Problem to solve: From the data that follows, set down exactly the lines from the one with "Research labs require" through the one with "Chart: Battery Specifications", counting both. Pictures stay out.

(Saved data entries)
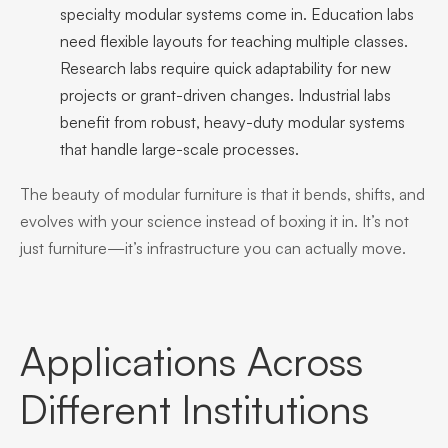
specialty modular systems come in. Education labs
need flexible layouts for teaching multiple classes.
Research labs require quick adaptability for new
projects or grant-driven changes. Industrial labs
benefit from robust, heavy-duty modular systems
that handle large-scale processes.
The beauty of modular furniture is that it bends, shifts, and
evolves with your science instead of boxing it in. It’s not
just furniture—it’s infrastructure you can actually move.
Applications Across
Different Institutions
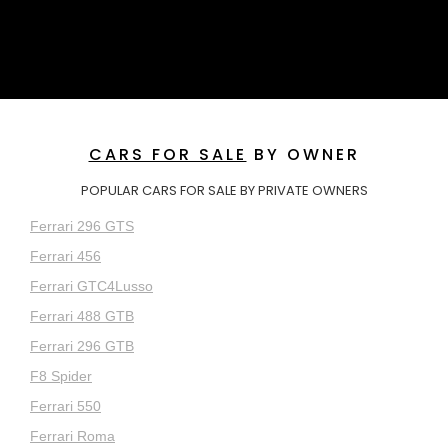
CARS FOR SALE
BY OWNER
POPULAR CARS FOR SALE BY PRIVATE OWNERS
Ferrari 296 GTS
Ferrari 456
Ferrari GTC4Lusso
Ferrari 488 GTB
Ferrari 296 GTB
F8 Spider
Ferrari 550
Ferrari Roma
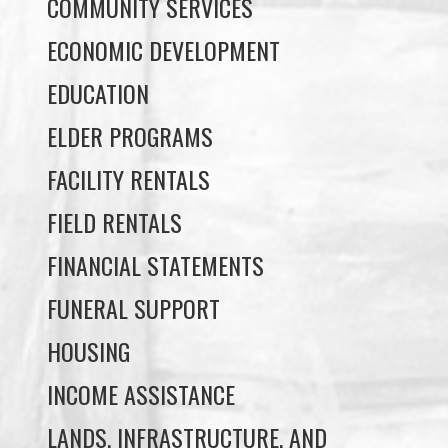
COMMUNITY SERVICES
ECONOMIC DEVELOPMENT
EDUCATION
ELDER PROGRAMS
FACILITY RENTALS
FIELD RENTALS
FINANCIAL STATEMENTS
FUNERAL SUPPORT
HOUSING
INCOME ASSISTANCE
LANDS, INFRASTRUCTURE, AND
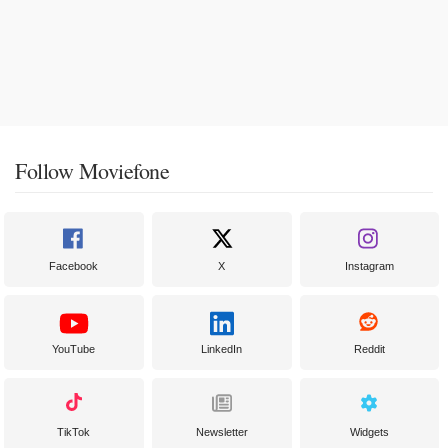
Follow Moviefone
Facebook
X
Instagram
YouTube
LinkedIn
Reddit
TikTok
Newsletter
Widgets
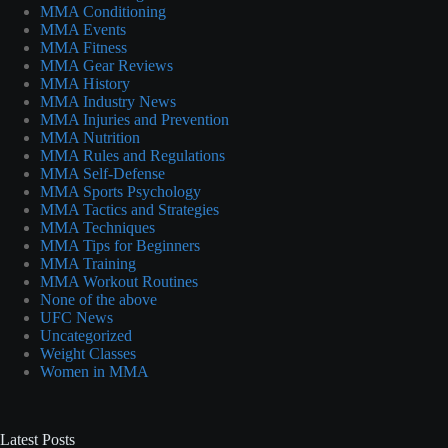
MMA Conditioning
MMA Events
MMA Fitness
MMA Gear Reviews
MMA History
MMA Industry News
MMA Injuries and Prevention
MMA Nutrition
MMA Rules and Regulations
MMA Self-Defense
MMA Sports Psychology
MMA Tactics and Strategies
MMA Techniques
MMA Tips for Beginners
MMA Training
MMA Workout Routines
None of the above
UFC News
Uncategorized
Weight Classes
Women in MMA
Latest Posts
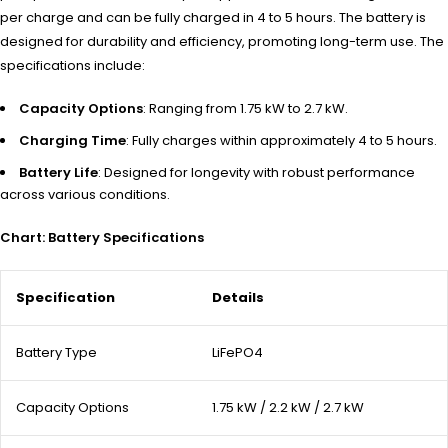
per charge and can be fully charged in 4 to 5 hours. The battery is
designed for durability and efficiency, promoting long-term use. The
specifications include:
Capacity Options
: Ranging from 1.75 kW to 2.7 kW.
Charging Time
: Fully charges within approximately 4 to 5 hours.
Battery Life
: Designed for longevity with robust performance
across various conditions.
Chart: Battery Specifications
Specification
Details
Battery Type
LiFePO4
Capacity Options
1.75 kW / 2.2 kW / 2.7 kW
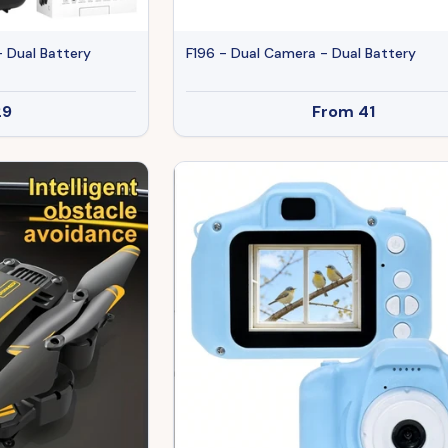
- Dual Battery
F196 - Dual Camera - Dual Battery
29
From
41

Your response:
Research labs require quick adaptability for new
projects or grant-driven changes. Industrial labs
benefit from robust, heavy-duty modular systems
that handle large-scale processes.
The beauty of modular furniture is that it bends, shifts, and
evolves with your science instead of boxing it in. It’s not
just furniture—it’s infrastructure you can actually move.
Applications Across
Different Institutions
CARS FOR SALE
BY OWNER
POPULAR CARS FOR SALE BY PRIVATE OWNERS
Ferrari 296 GTS
Ferrari 456
Ferrari GTC4Lusso
Ferrari 488 GTB
Ferrari 296 GTB
F8 Spider
Ferrari 550
Ferrari Roma
COMMUNITY SERVICES
ECONOMIC DEVELOPMENT
EDUCATION
ELDER PROGRAMS
FACILITY RENTALS
FIELD RENTALS
FINANCIAL STATEMENTS
FUNERAL SUPPORT
HOUSING
INCOME ASSISTANCE
LANDS, INFRASTRUCTURE, AND
Follow Moviefone
Facebook
X
Instagram
YouTube
LinkedIn
Reddit
TikTok
Newsletter
Widgets
MMA Conditioning
MMA Events
MMA Fitness
MMA Gear Reviews
MMA History
MMA Industry News
MMA Injuries and Prevention
MMA Nutrition
MMA Rules and Regulations
MMA Self-Defense
MMA Sports Psychology
MMA Tactics and Strategies
MMA Techniques
MMA Tips for Beginners
MMA Training
MMA Workout Routines
None of the above
UFC News
Uncategorized
Weight Classes
Women in MMA
Latest Posts
per charge and can be fully charged in 4 to 5 hours. The battery is
designed for durability and efficiency, promoting long-term use. The
specifications include:
Capacity Options
: Ranging from 1.75 kW to 2.7 kW.
Charging Time
: Fully charges within approximately 4 to 5 hours.
Battery Life
: Designed for longevity with robust performance
across various conditions.
Chart: Battery Specifications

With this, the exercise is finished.